Now the U.S. is drawing its forces down. For many conventional units, the end of war means a return home. F-16s will go back to Aviano or Eglin or Edwards. Infantry units will return to their homes at Fort Drum, Campbell or Bragg. But most of the Air Force’s midsize UAVs have no home bases. They’ve always been deployed.
While making new homes at American bases for the drones is an option, current regulations would make flying difficult. Finding international homes for drones is the only way to prevent them from being trashed, but each command comes with it’s own issues.
Take North Korea.
"If we fly a Predator over their territory, they may see it as an act of war and they’ll take it down," said Joe Detrani, a former envoy for talks with Pyongyang, and who oversaw intelligence collection over North Korea when he was at the Office of the Director of National Intelligence.
U.S. commanders are acutely aware of this.
"We are now shifting to a theater where there’s an adversary out there who’s going to have a vote on whether I have that staring eye over the battlefield 24/7/365," Gen. Mike Hostage, who leads the Air Force’s Air Combat Command, told a think tank audience last year. "And I’m pretty certain they’re not going to allow that to happen."
Drones could be of use in Latin America, where states are attempting to crack down on illegal trafficking of narcotics. However, Latin American countries take sovereignty very seriously and drones don’t have a great reputation around the world.

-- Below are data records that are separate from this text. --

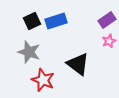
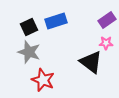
black square: moved 3 px left, 6 px down
pink star: moved 3 px left, 2 px down; rotated 24 degrees clockwise
black triangle: moved 13 px right, 2 px up
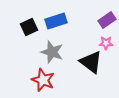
gray star: moved 23 px right
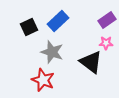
blue rectangle: moved 2 px right; rotated 25 degrees counterclockwise
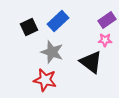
pink star: moved 1 px left, 3 px up
red star: moved 2 px right; rotated 10 degrees counterclockwise
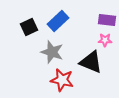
purple rectangle: rotated 42 degrees clockwise
black triangle: rotated 15 degrees counterclockwise
red star: moved 17 px right
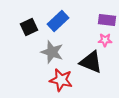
red star: moved 1 px left
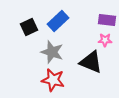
red star: moved 8 px left
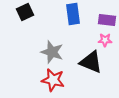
blue rectangle: moved 15 px right, 7 px up; rotated 55 degrees counterclockwise
black square: moved 4 px left, 15 px up
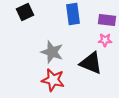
black triangle: moved 1 px down
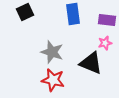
pink star: moved 3 px down; rotated 16 degrees counterclockwise
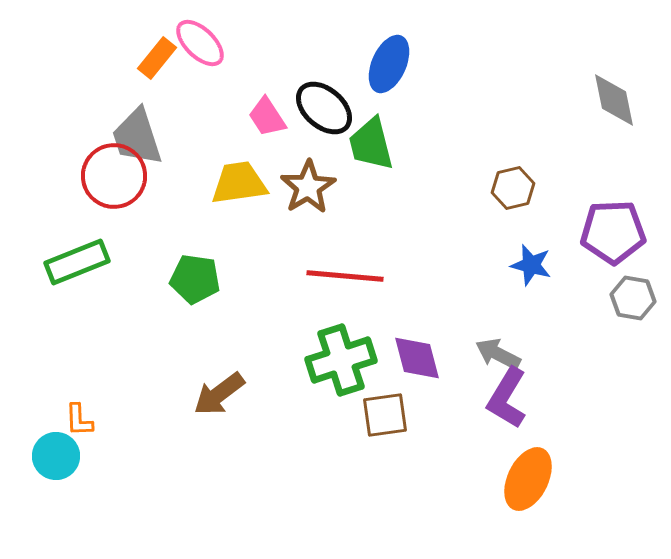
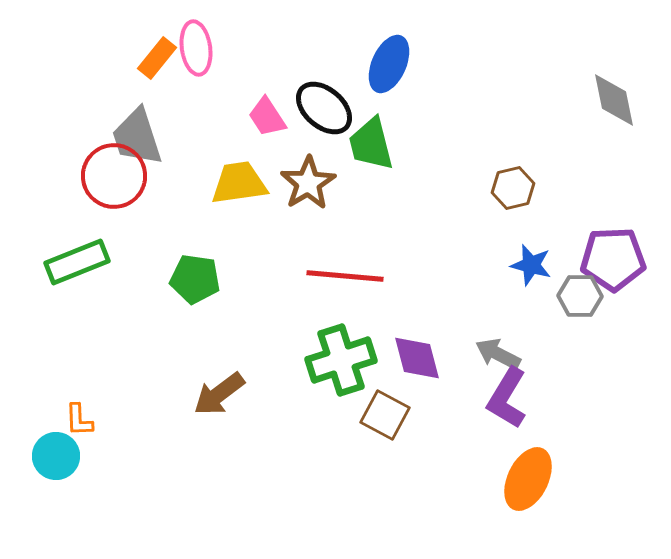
pink ellipse: moved 4 px left, 5 px down; rotated 38 degrees clockwise
brown star: moved 4 px up
purple pentagon: moved 27 px down
gray hexagon: moved 53 px left, 2 px up; rotated 9 degrees counterclockwise
brown square: rotated 36 degrees clockwise
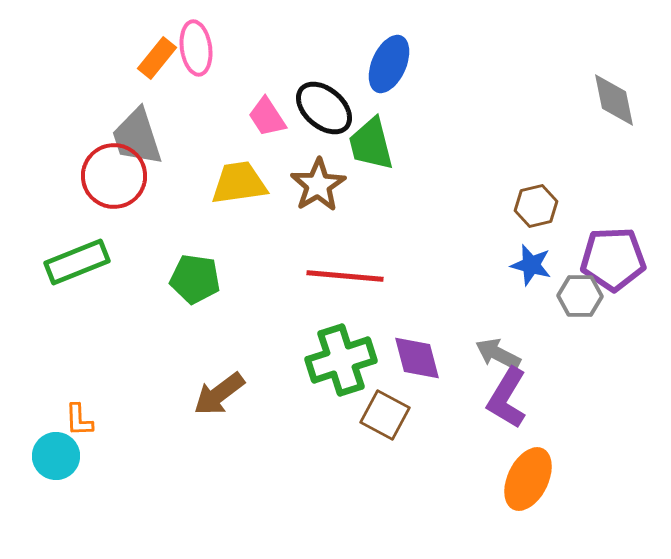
brown star: moved 10 px right, 2 px down
brown hexagon: moved 23 px right, 18 px down
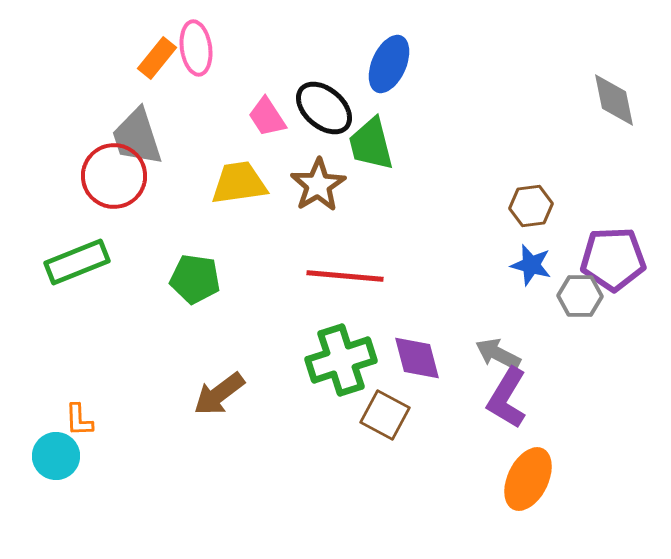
brown hexagon: moved 5 px left; rotated 6 degrees clockwise
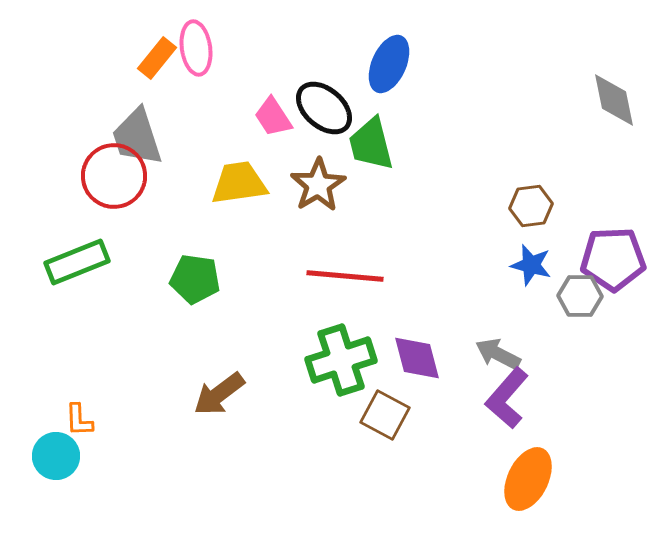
pink trapezoid: moved 6 px right
purple L-shape: rotated 10 degrees clockwise
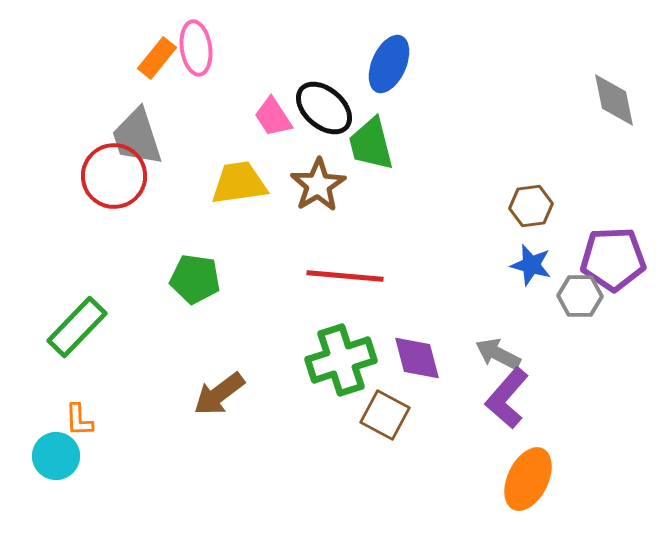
green rectangle: moved 65 px down; rotated 24 degrees counterclockwise
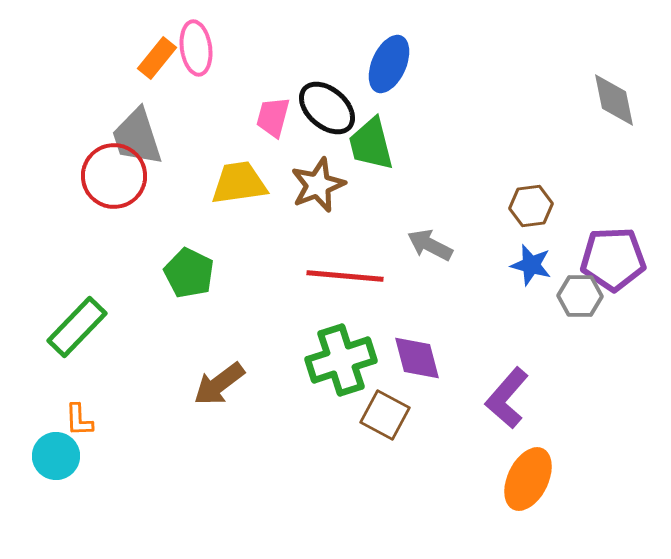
black ellipse: moved 3 px right
pink trapezoid: rotated 48 degrees clockwise
brown star: rotated 10 degrees clockwise
green pentagon: moved 6 px left, 6 px up; rotated 18 degrees clockwise
gray arrow: moved 68 px left, 109 px up
brown arrow: moved 10 px up
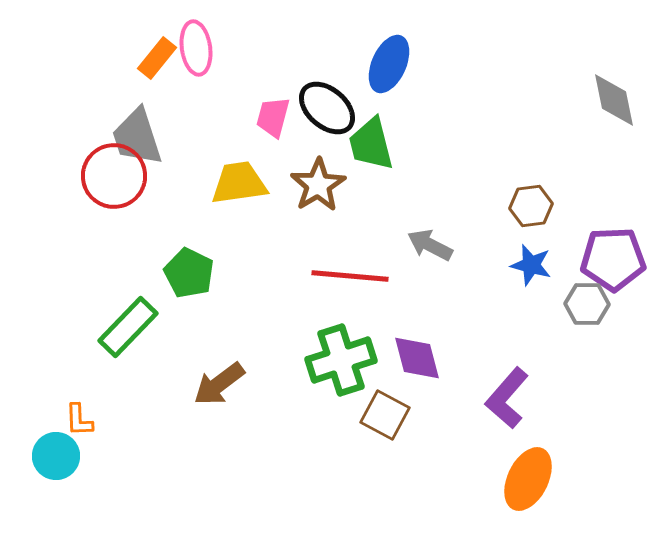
brown star: rotated 10 degrees counterclockwise
red line: moved 5 px right
gray hexagon: moved 7 px right, 8 px down
green rectangle: moved 51 px right
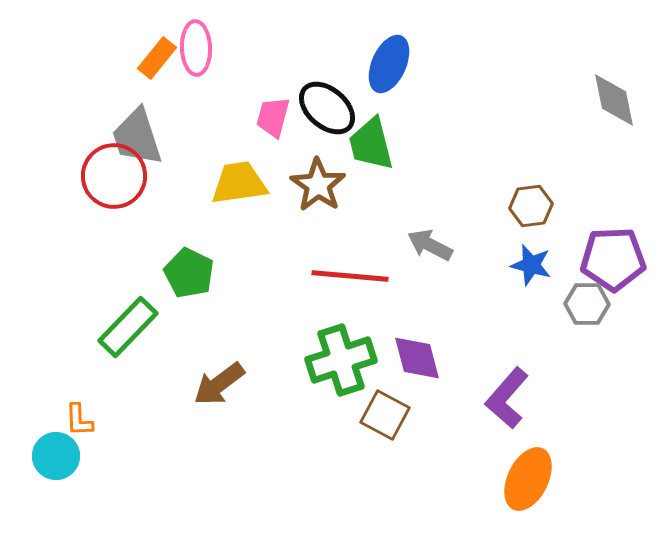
pink ellipse: rotated 6 degrees clockwise
brown star: rotated 6 degrees counterclockwise
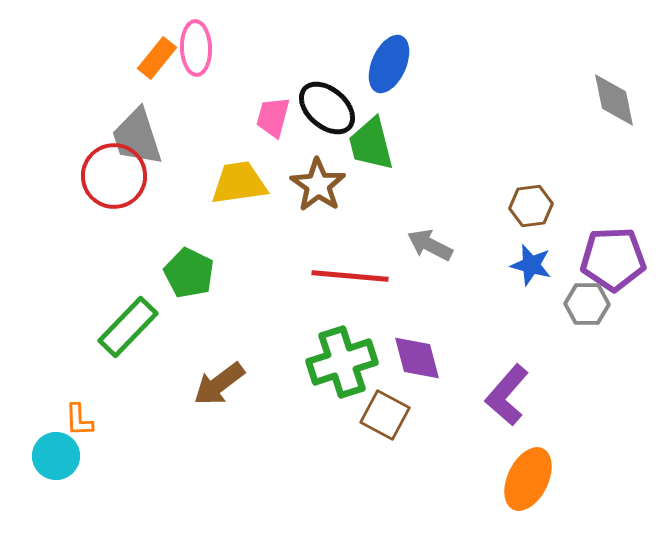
green cross: moved 1 px right, 2 px down
purple L-shape: moved 3 px up
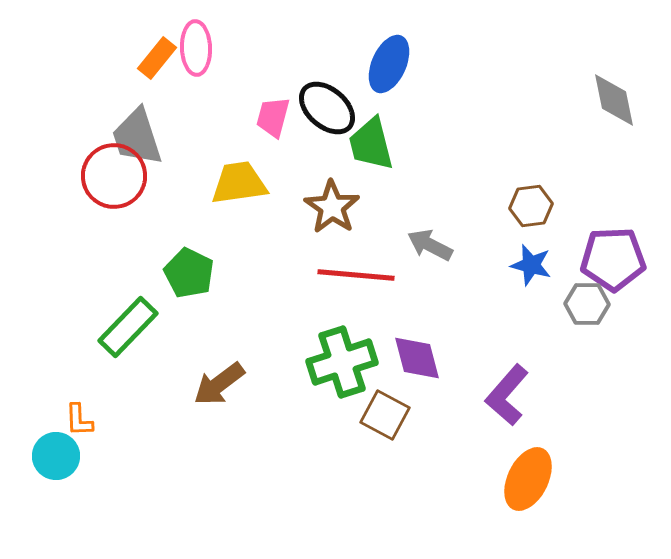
brown star: moved 14 px right, 22 px down
red line: moved 6 px right, 1 px up
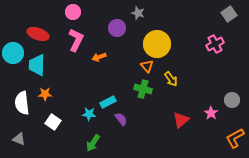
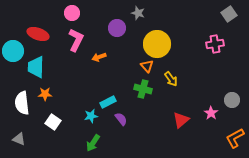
pink circle: moved 1 px left, 1 px down
pink cross: rotated 18 degrees clockwise
cyan circle: moved 2 px up
cyan trapezoid: moved 1 px left, 2 px down
cyan star: moved 2 px right, 2 px down; rotated 16 degrees counterclockwise
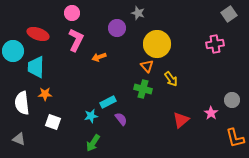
white square: rotated 14 degrees counterclockwise
orange L-shape: rotated 75 degrees counterclockwise
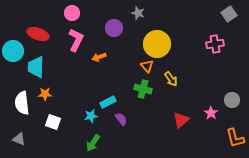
purple circle: moved 3 px left
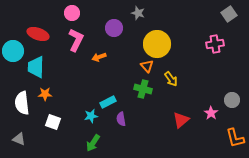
purple semicircle: rotated 152 degrees counterclockwise
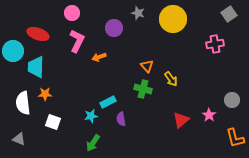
pink L-shape: moved 1 px right, 1 px down
yellow circle: moved 16 px right, 25 px up
white semicircle: moved 1 px right
pink star: moved 2 px left, 2 px down
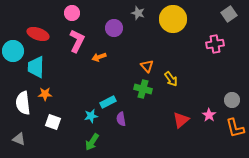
orange L-shape: moved 10 px up
green arrow: moved 1 px left, 1 px up
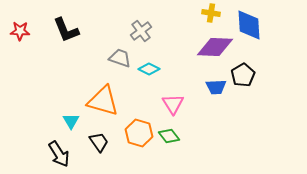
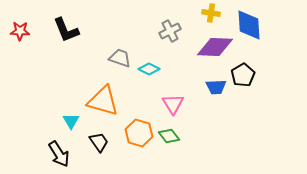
gray cross: moved 29 px right; rotated 10 degrees clockwise
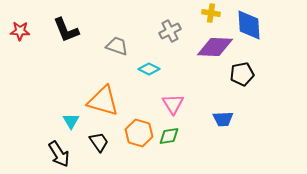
gray trapezoid: moved 3 px left, 12 px up
black pentagon: moved 1 px left, 1 px up; rotated 20 degrees clockwise
blue trapezoid: moved 7 px right, 32 px down
green diamond: rotated 60 degrees counterclockwise
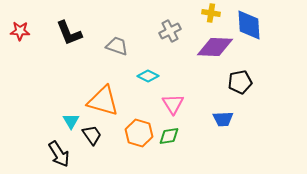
black L-shape: moved 3 px right, 3 px down
cyan diamond: moved 1 px left, 7 px down
black pentagon: moved 2 px left, 8 px down
black trapezoid: moved 7 px left, 7 px up
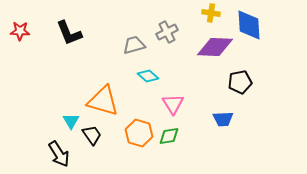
gray cross: moved 3 px left, 1 px down
gray trapezoid: moved 17 px right, 1 px up; rotated 35 degrees counterclockwise
cyan diamond: rotated 15 degrees clockwise
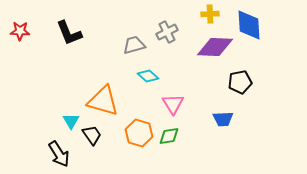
yellow cross: moved 1 px left, 1 px down; rotated 12 degrees counterclockwise
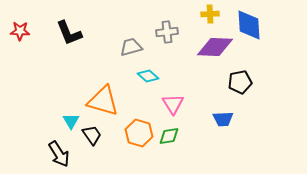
gray cross: rotated 20 degrees clockwise
gray trapezoid: moved 3 px left, 2 px down
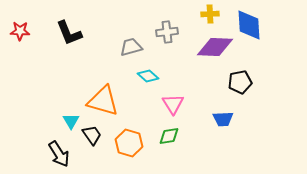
orange hexagon: moved 10 px left, 10 px down
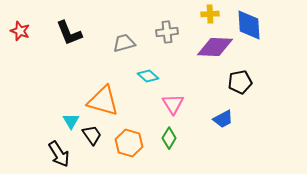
red star: rotated 18 degrees clockwise
gray trapezoid: moved 7 px left, 4 px up
blue trapezoid: rotated 25 degrees counterclockwise
green diamond: moved 2 px down; rotated 50 degrees counterclockwise
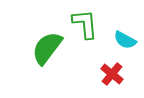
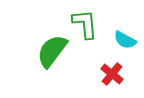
green semicircle: moved 5 px right, 3 px down
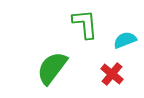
cyan semicircle: rotated 130 degrees clockwise
green semicircle: moved 17 px down
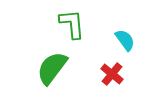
green L-shape: moved 13 px left
cyan semicircle: rotated 75 degrees clockwise
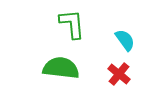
green semicircle: moved 9 px right; rotated 60 degrees clockwise
red cross: moved 7 px right
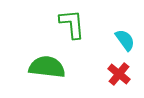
green semicircle: moved 14 px left, 1 px up
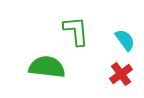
green L-shape: moved 4 px right, 7 px down
red cross: moved 2 px right; rotated 15 degrees clockwise
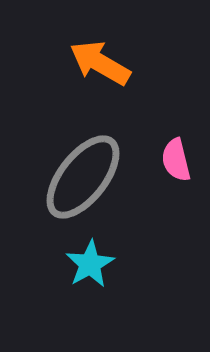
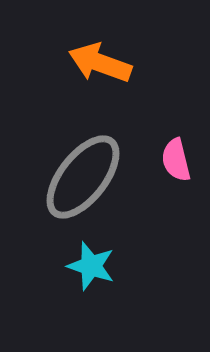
orange arrow: rotated 10 degrees counterclockwise
cyan star: moved 1 px right, 2 px down; rotated 24 degrees counterclockwise
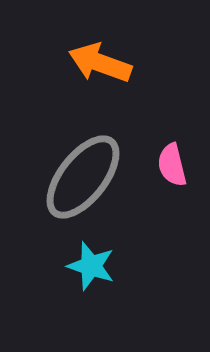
pink semicircle: moved 4 px left, 5 px down
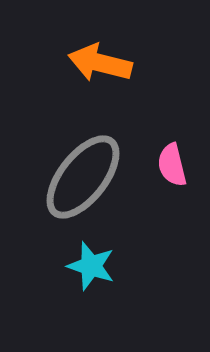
orange arrow: rotated 6 degrees counterclockwise
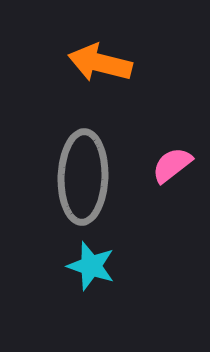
pink semicircle: rotated 66 degrees clockwise
gray ellipse: rotated 36 degrees counterclockwise
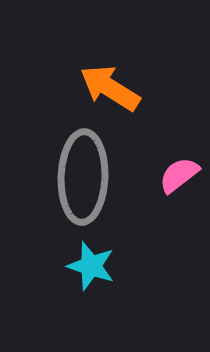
orange arrow: moved 10 px right, 25 px down; rotated 18 degrees clockwise
pink semicircle: moved 7 px right, 10 px down
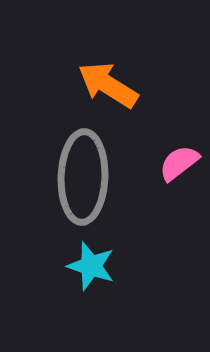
orange arrow: moved 2 px left, 3 px up
pink semicircle: moved 12 px up
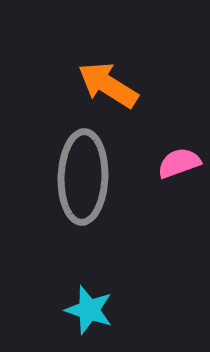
pink semicircle: rotated 18 degrees clockwise
cyan star: moved 2 px left, 44 px down
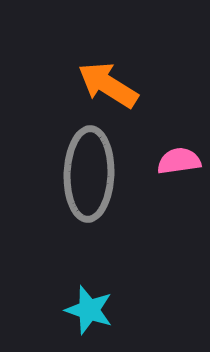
pink semicircle: moved 2 px up; rotated 12 degrees clockwise
gray ellipse: moved 6 px right, 3 px up
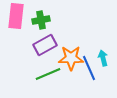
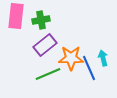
purple rectangle: rotated 10 degrees counterclockwise
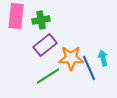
green line: moved 2 px down; rotated 10 degrees counterclockwise
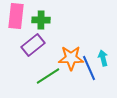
green cross: rotated 12 degrees clockwise
purple rectangle: moved 12 px left
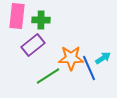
pink rectangle: moved 1 px right
cyan arrow: rotated 70 degrees clockwise
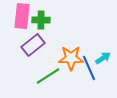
pink rectangle: moved 5 px right
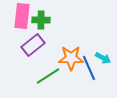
cyan arrow: rotated 63 degrees clockwise
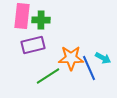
purple rectangle: rotated 25 degrees clockwise
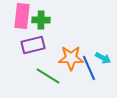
green line: rotated 65 degrees clockwise
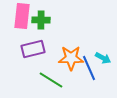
purple rectangle: moved 4 px down
green line: moved 3 px right, 4 px down
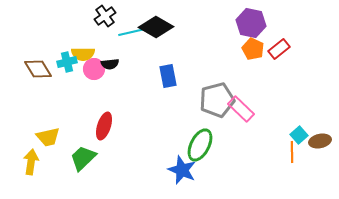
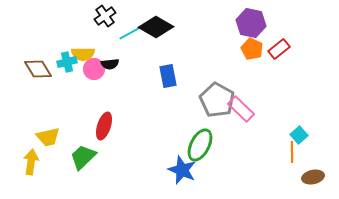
cyan line: rotated 16 degrees counterclockwise
orange pentagon: moved 1 px left
gray pentagon: rotated 28 degrees counterclockwise
brown ellipse: moved 7 px left, 36 px down
green trapezoid: moved 1 px up
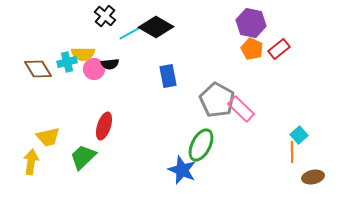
black cross: rotated 15 degrees counterclockwise
green ellipse: moved 1 px right
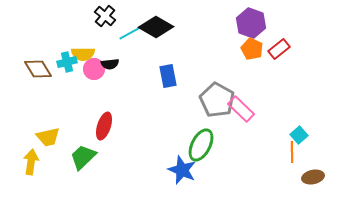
purple hexagon: rotated 8 degrees clockwise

"It’s hard to imagine a lot of countries where this would fly in Latin America," said Adam Isacson of the Washington Office on Latin America, a progressive think tank. "Certainly the optics of it for the population would be terrible. ... Every leftist politician would include it in their speeches."
The U.S. has already deployed small ScanEagle drones in Colombia. But that led to a small embarrassment in 2009, when FARC guerrillas triumphantly claimed to have shot one down.
Reapers and Predators are in another class entirely because in the psyche of modern times, they are the heart of the targeted killing program. "People think about drone strikes when they think about drones," Isacson said.
"Big grey drones show up in other people’s countries," said Capt. Bill Ipock, a Navy officer in SOUTHCOM’s Counterdrug Program, "there’s political aspects to that that you have to take a look at."
The military operations that began earlier this year in Mali are highlighting the use of drones in Africa, another potential area of increased drone activity in the coming years.
Given the distance between American military operations in Africa intelligence gathering has been difficult on the continent and is a gap military leaders would like to close.
The biggest difficulty is a basing shortfall:
"There’s not sufficient discussion about basing," [Gen David Rodriguez] said. "No one in my office or in many of the area Air Force offices understands that piece yet. So we’ve got some questions into AFRICOM: ‘Tell me what you need and what the requirement is.’ We’ve also asked AFRICOM and SOCOM: ‘What do you see the future of AFRICOM being? Is it one or two large locations? Or is it a number of smaller locations because the distances are so dramatic?’"
For now, the Predators flying from the small airbase in Niamey have a vast area to service. And there is nowhere near the basing required to absorb the hundreds of Reapers coming online.